As I always tell my crew – “Knowledge is Power!” and we wanted to share the wealth. I hope this Be In The Know on SAE Testing will be an informative and helpful tool to explain what is involved in getting Auer products certified. Be on the lookout for more information to come as we want to keep YOU, our customer IN THE KNOW! Tom Silverblatt - Owner


Auer Automotive Fog Lights and Daytime Running Lights (DRL) are all SAE (Society of Automotive Engineers) certificated! The SAE works with State and Federal agencies like the DOT (Department of Transportation), FMVSS (Federal Motor Vehicle Safety Standard), OVSC (Office of Vehicle Safety Compliance) and other Government Agencies to set the rules, laws and guidelines for the design, quality, function, placement, and performance of almost every part on a motor vehicle. The following explains what is needed to receive SAE certification for the quality requirements of fog lights and DRLs, as described in FMVSS 108 which covers “lamps, reflective devices and associated equipment.”

Dataset excerpt:
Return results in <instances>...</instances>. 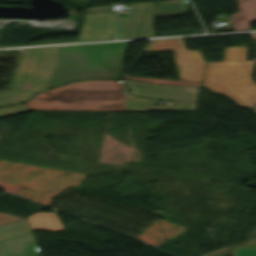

Exercise description: Copy out the text on SAE certification of Auer lights above, word for word and in full.

The completed task:
As I always tell my crew – “Knowledge is Power!” and we wanted to share the wealth. I hope this Be In The Know on SAE Testing will be an informative and helpful tool to explain what is involved in getting Auer products certified. Be on the lookout for more information to come as we want to keep YOU, our customer IN THE KNOW! Tom Silverblatt - Owner


Auer Automotive Fog Lights and Daytime Running Lights (DRL) are all SAE (Society of Automotive Engineers) certificated! The SAE works with State and Federal agencies like the DOT (Department of Transportation), FMVSS (Federal Motor Vehicle Safety Standard), OVSC (Office of Vehicle Safety Compliance) and other Government Agencies to set the rules, laws and guidelines for the design, quality, function, placement, and performance of almost every part on a motor vehicle. The following explains what is needed to receive SAE certification for the quality requirements of fog lights and DRLs, as described in FMVSS 108 which covers “lamps, reflective devices and associated equipment.”